— Voyons ces ordres… ma tante…
Et Adrienne, qui était assise de l'autre côté de la table, en face de sa tante, posa son petit menton rose dans le creux de sa jolie main, avec un geste de grâce moqueuse charmant à voir.
— À dater de demain, reprit la princesse, vous quitterez le pavillon que vous habitez… vous renverrez vos femmes… vous reviendrez occuper ici deux chambres, où l'on ne pourra entrer qu'en passant dans mon appartement… vous ne sortirez jamais seule… vous m'accompagnerez aux offices… votre émancipation cessera pour cause de prodigalité bien et dûment constatée; je me chargerai de toutes vos dépenses… je me chargerai même de commander vos robes, afin que vous soyez modestement vêtue, comme il convient… enfin, jusqu'à votre majorité, qui sera du reste indéfiniment reculée, grâce à l'intervention d'un conseil de famille… vous n'aurez aucune somme d'argent à votre disposition… telle est ma volonté…
— Et certainement on ne peut qu'applaudir à votre résolution, madame la princesse, dit le baron Tripeaud: on ne peut que vous encourager à montrer la plus grande fermeté, car il faut que tant de désordres aient un terme…
— Il est plus que temps de mettre fin à de pareils scandales, ajouta l'abbé.
— La bizarrerie, l'exaltation du caractère… peuvent pourtant faire excuser bien des choses, se hasarda de dire le docteur d'un air patelin.
— Sans doute, monsieur le docteur, dit sèchement la princesse à M. Baleinier qui jouait parfaitement son rôle; mais alors on agit avec ces caractères-là comme il convient.
Mme de Saint-Dizier s'était exprimée d'une manière ferme et précise, elle paraissait convaincue de la possibilité d'exécuter ce dont elle menaçait sa nièce.
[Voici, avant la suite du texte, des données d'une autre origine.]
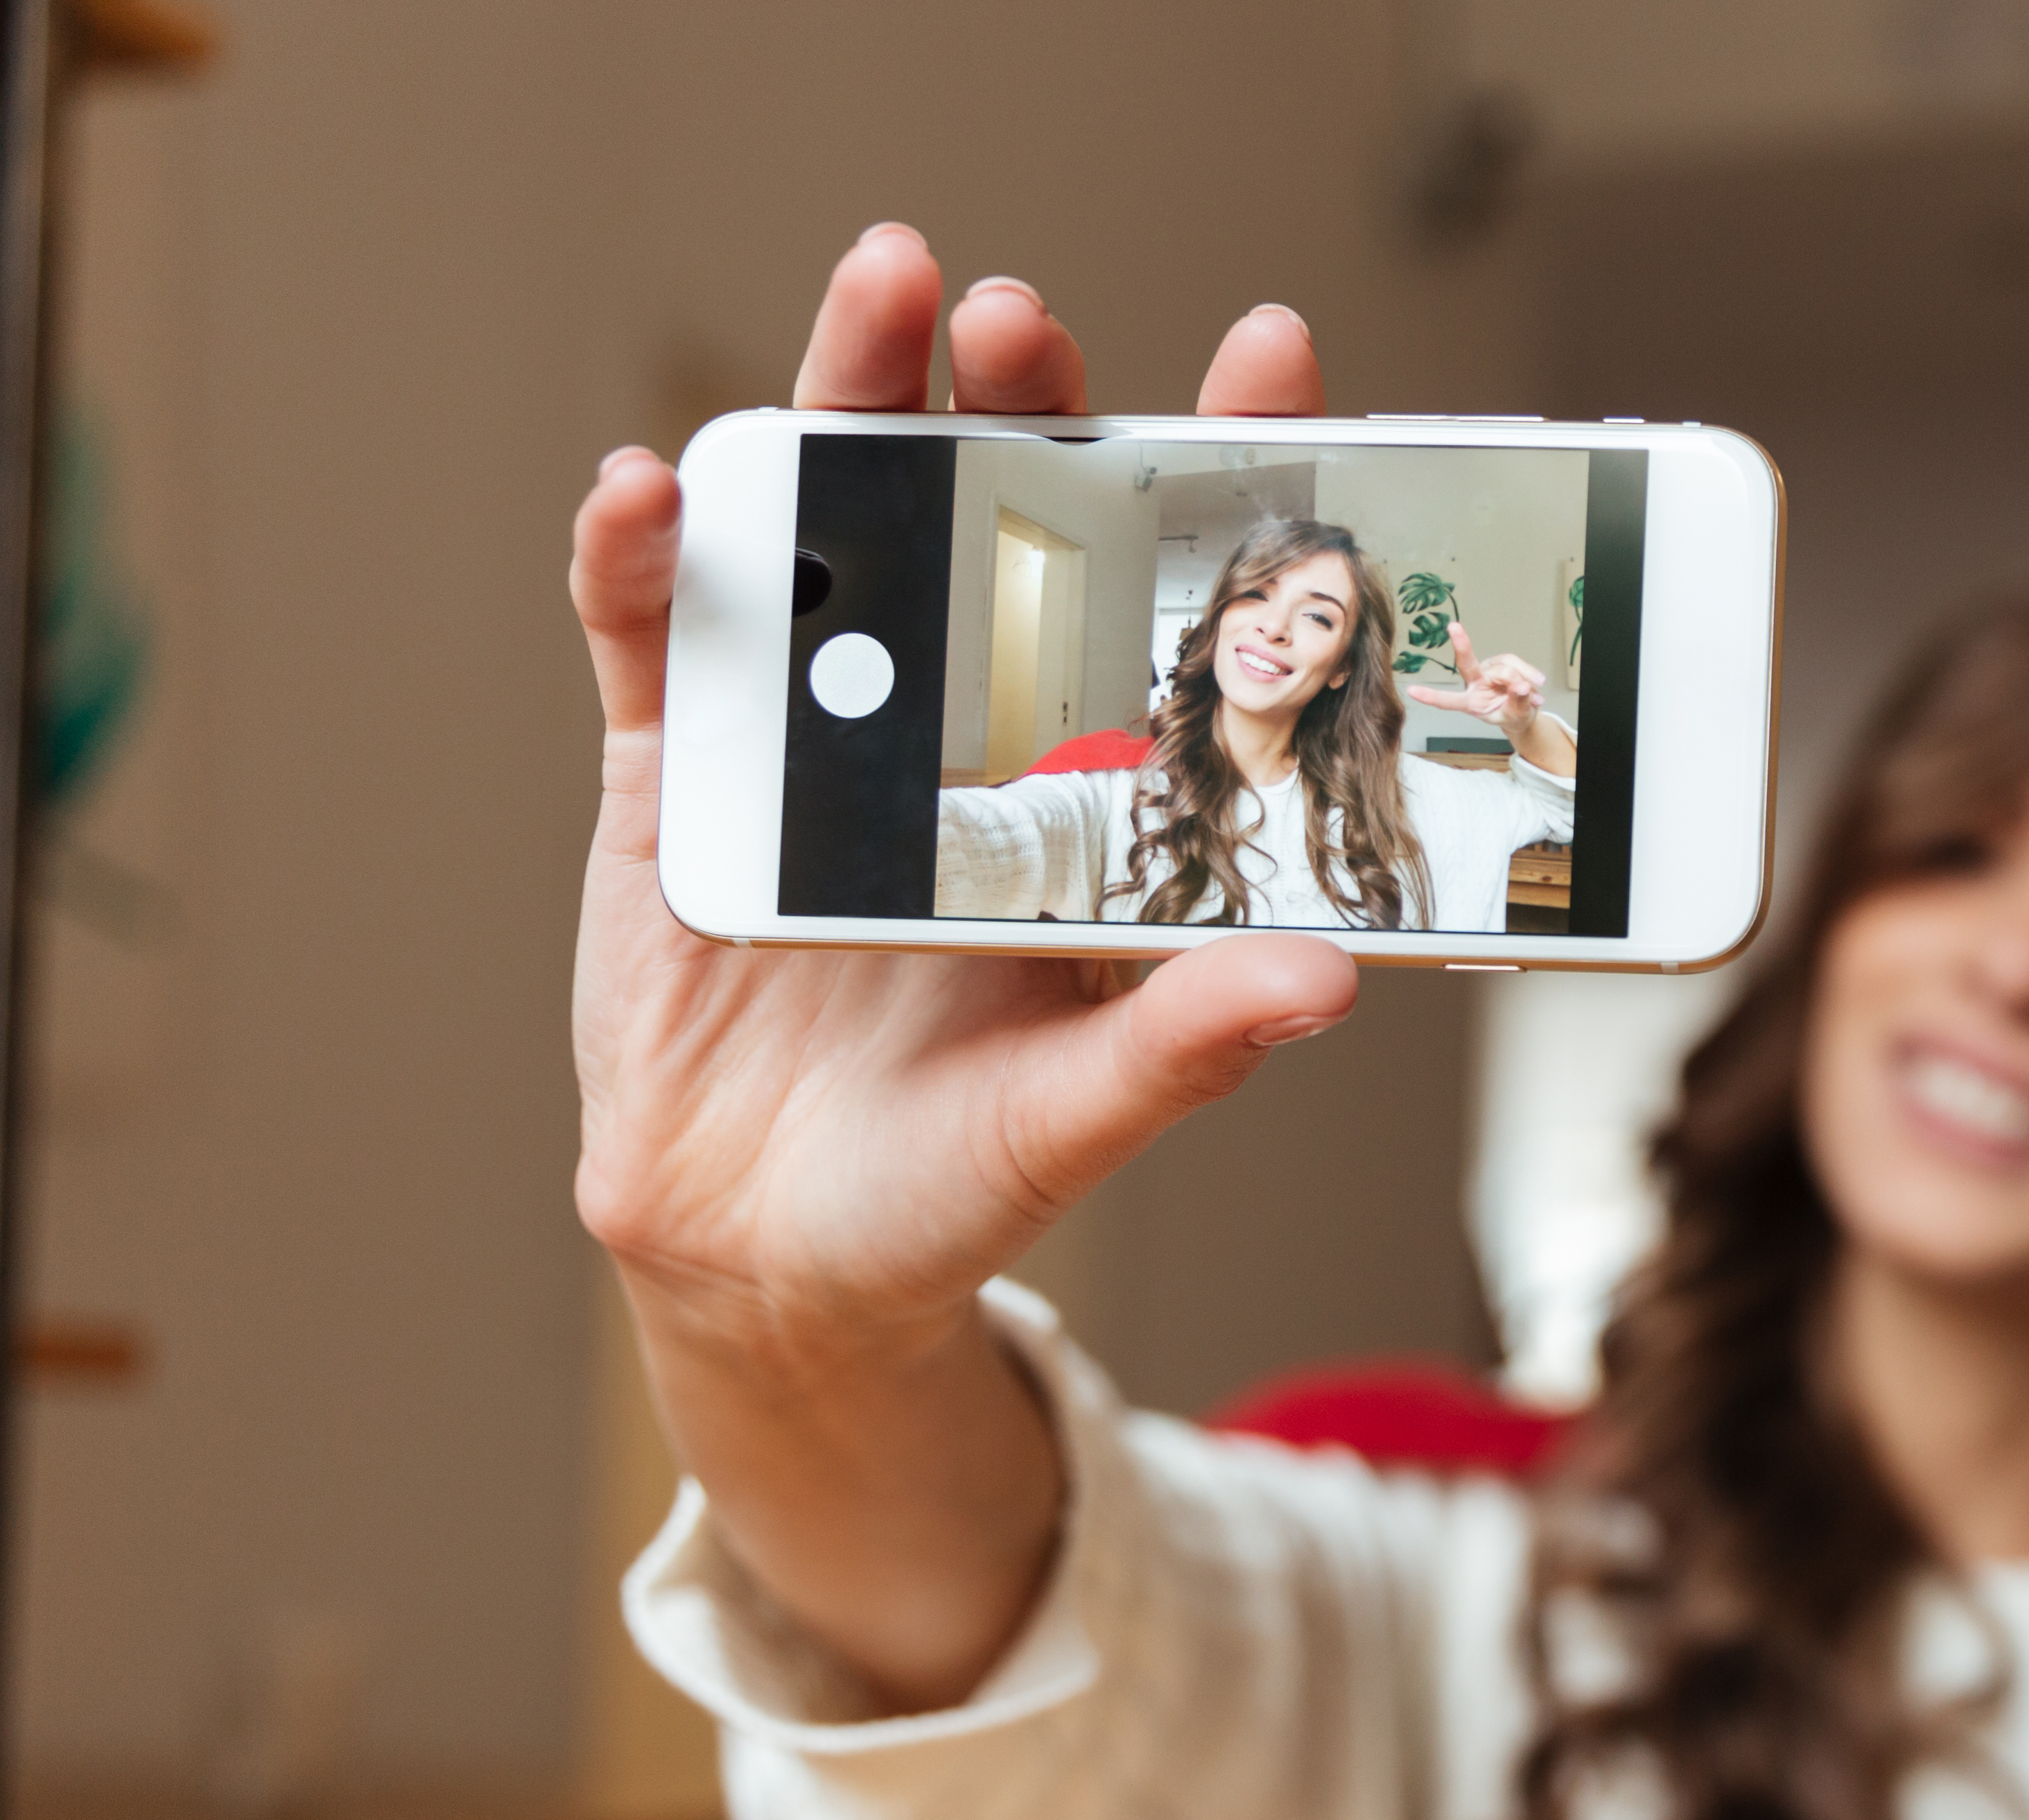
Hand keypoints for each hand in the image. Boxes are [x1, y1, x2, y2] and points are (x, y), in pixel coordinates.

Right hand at [571, 225, 1355, 1367]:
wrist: (779, 1263)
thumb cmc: (951, 1185)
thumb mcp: (1078, 1118)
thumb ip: (1186, 1045)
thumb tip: (1326, 980)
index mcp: (1088, 798)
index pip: (1166, 602)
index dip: (1214, 473)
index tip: (1271, 353)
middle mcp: (963, 737)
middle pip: (995, 523)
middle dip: (1012, 401)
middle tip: (1022, 311)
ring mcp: (813, 736)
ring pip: (833, 529)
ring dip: (845, 403)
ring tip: (878, 293)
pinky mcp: (676, 775)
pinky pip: (658, 640)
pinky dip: (648, 556)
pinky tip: (652, 492)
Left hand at [1402, 622, 1550, 736]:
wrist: (1525, 710)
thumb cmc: (1512, 715)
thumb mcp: (1516, 717)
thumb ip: (1518, 704)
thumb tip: (1521, 687)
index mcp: (1470, 702)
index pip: (1449, 701)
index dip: (1432, 696)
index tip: (1411, 691)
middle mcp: (1475, 682)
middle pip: (1468, 664)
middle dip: (1461, 645)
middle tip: (1453, 626)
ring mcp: (1488, 669)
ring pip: (1503, 667)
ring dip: (1523, 680)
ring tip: (1534, 697)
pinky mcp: (1502, 660)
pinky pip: (1516, 661)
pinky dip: (1529, 672)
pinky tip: (1538, 684)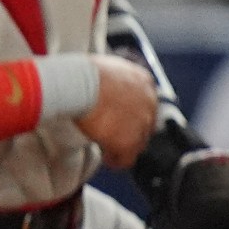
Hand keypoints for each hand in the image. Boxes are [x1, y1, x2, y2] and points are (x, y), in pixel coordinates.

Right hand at [75, 55, 158, 169]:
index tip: (119, 119)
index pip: (145, 103)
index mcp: (144, 82)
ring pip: (138, 143)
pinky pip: (127, 159)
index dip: (132, 113)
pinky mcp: (129, 141)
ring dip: (124, 146)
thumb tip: (101, 83)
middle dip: (131, 130)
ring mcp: (142, 123)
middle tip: (114, 135)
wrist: (79, 83)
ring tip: (110, 150)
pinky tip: (108, 160)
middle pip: (145, 124)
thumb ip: (113, 79)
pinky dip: (117, 161)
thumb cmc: (83, 72)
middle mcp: (149, 102)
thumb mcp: (107, 68)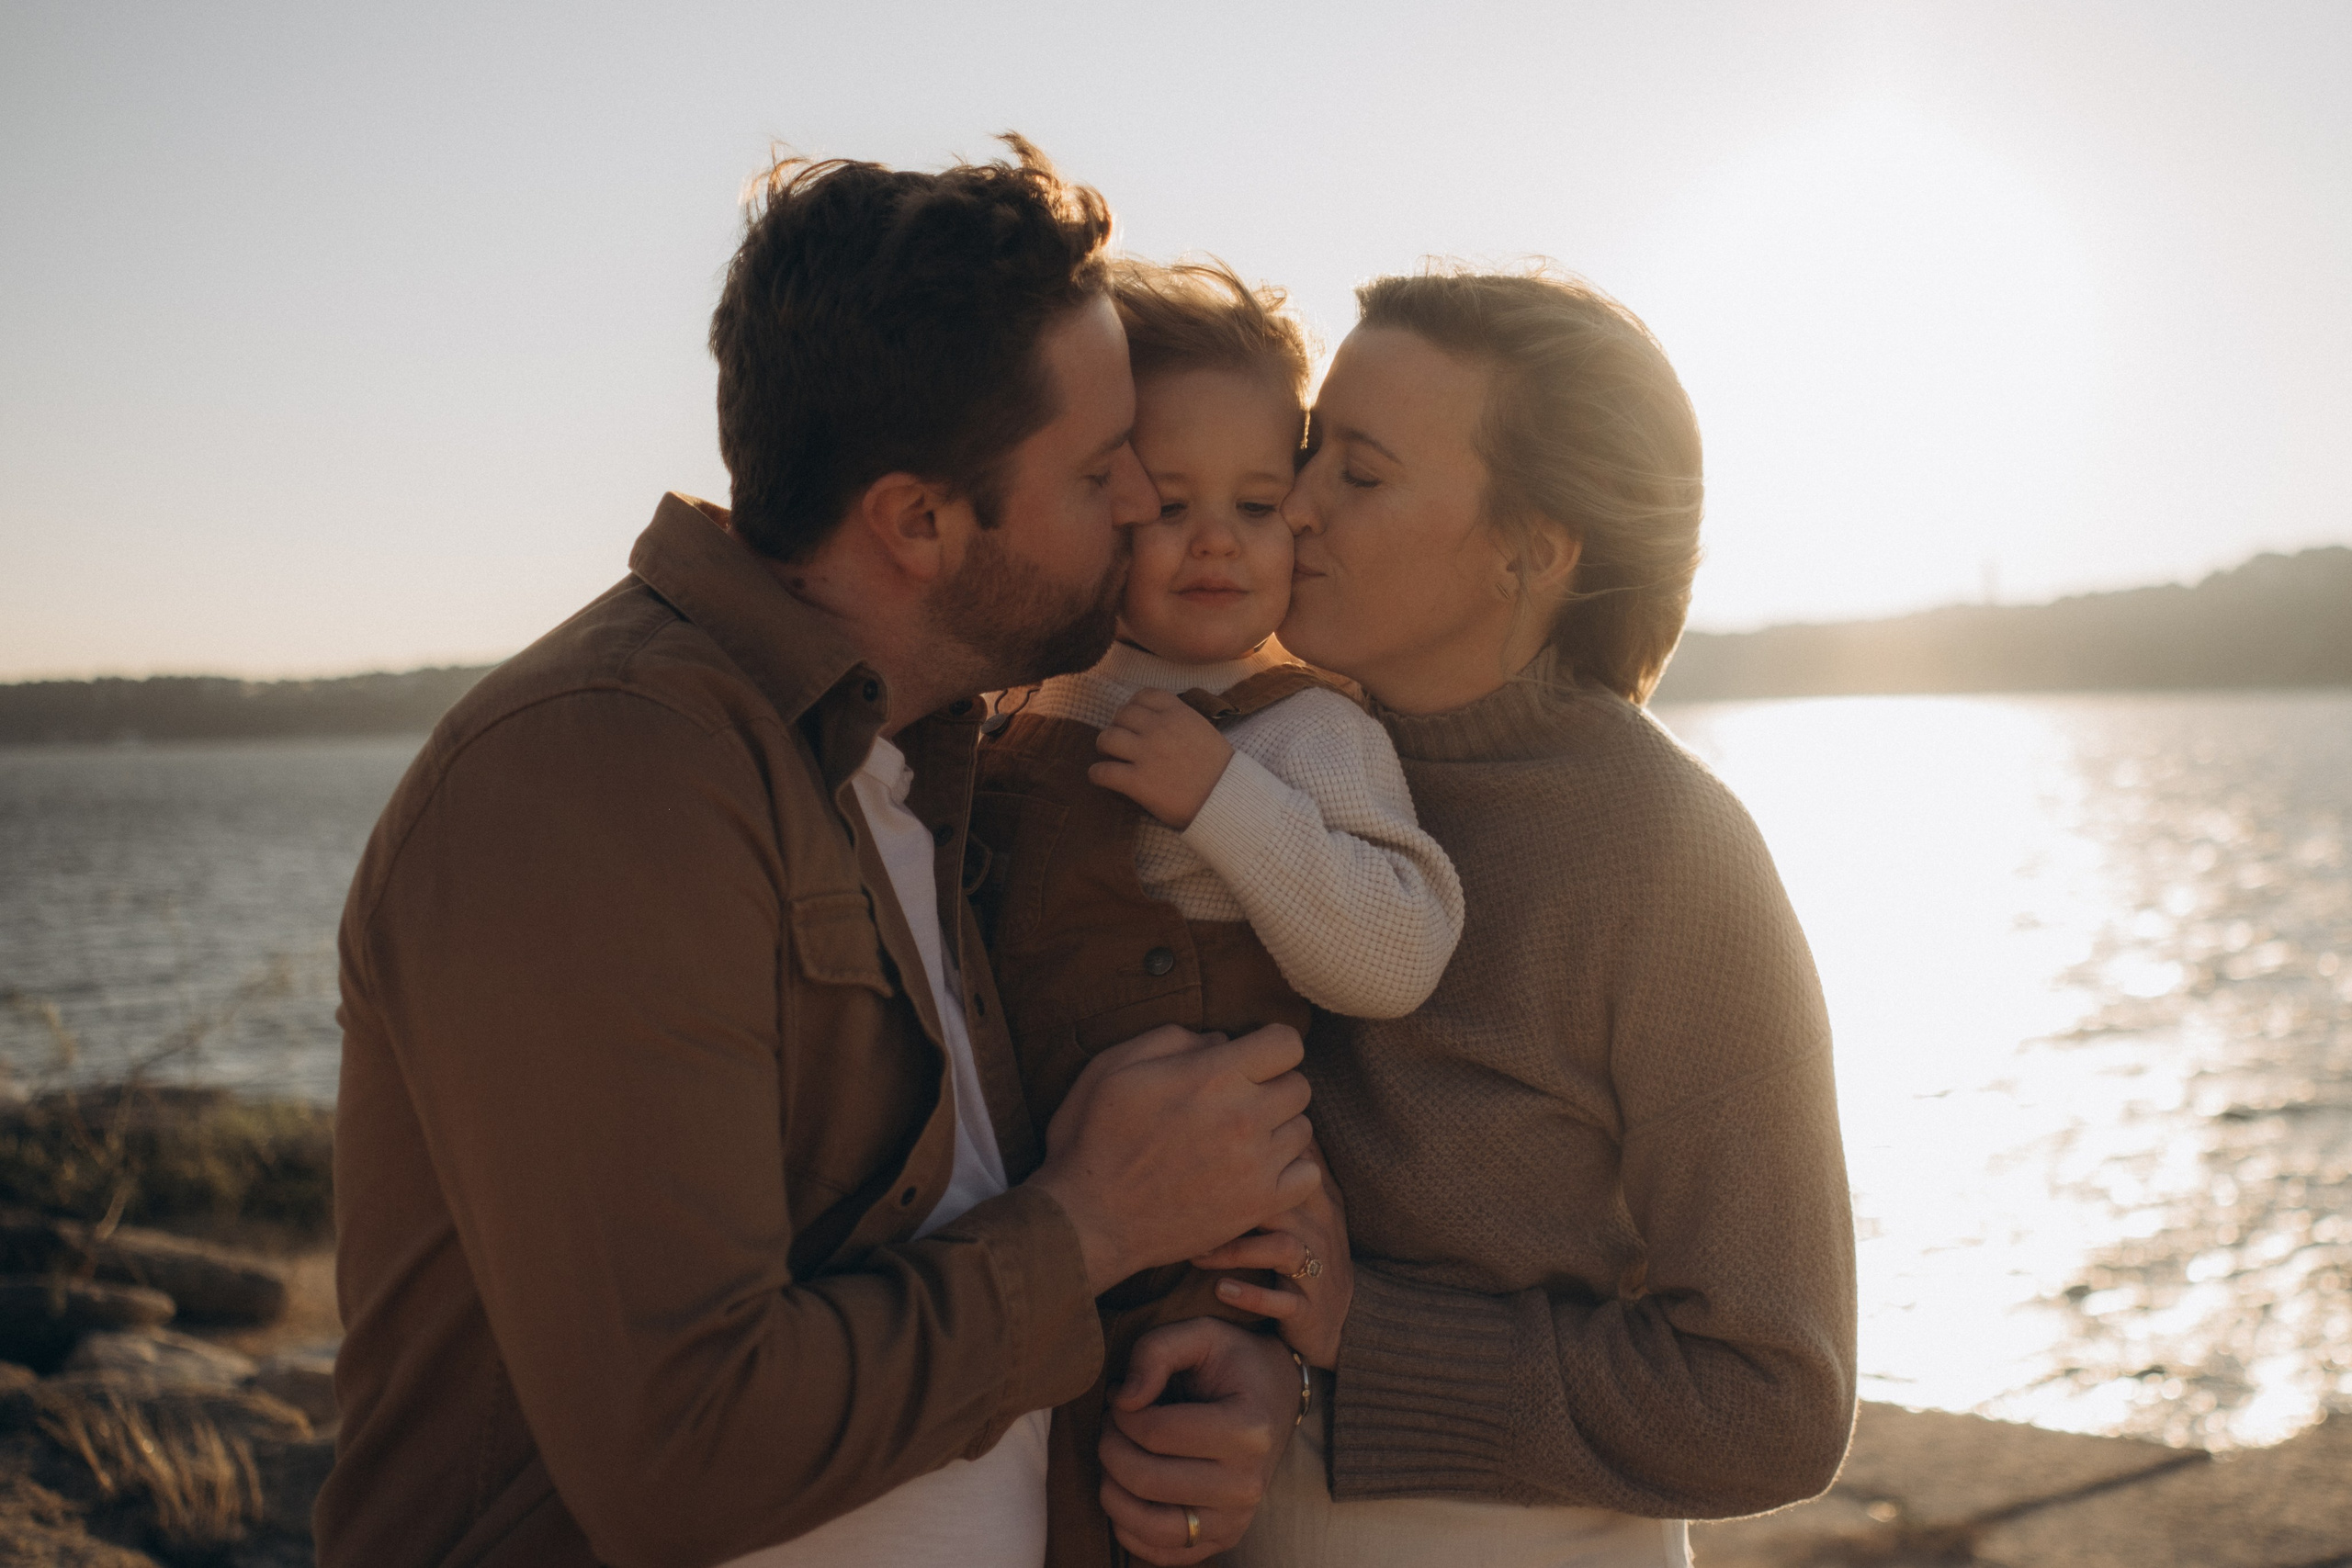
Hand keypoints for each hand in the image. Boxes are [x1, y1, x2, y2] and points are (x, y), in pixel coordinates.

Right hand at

M. Tripeaud et M. d'Aigrigny venaient de donner un assentiment complet aux paroles de la princesse; Adrienne commença de voir qu'il s'agissait de quelque chose de fort grave: alors sa gaieté fit place à une ironie amère, à une expression d'indépendance révoltée. Elle se leva brusquement et rougit un peu, ses narines roses se dilatèrent, son oeil brilla, elle redressa la tête en secouant légèrement sa belle chevelure ondoyante et dorée, par un mouvement rempli d'une fierté qui lui était naturelle, et elle dit à sa tante d'une voix incisive, après un moment de silence:
— Vous avez parlé du passé, madame, j'en dirai donc aussi quelques mots, mais vous m'y forcez… oui, je le regrette… J'ai quitté votre demeure, parce qu'il m'était impossible de vivre davantage dans cette atmosphère de sombre hypocrisie et de noires perfidies…
— Mademoiselle… dit M. d'Aigrigny, de telles paroles sont aussi violentes que déraisonnables.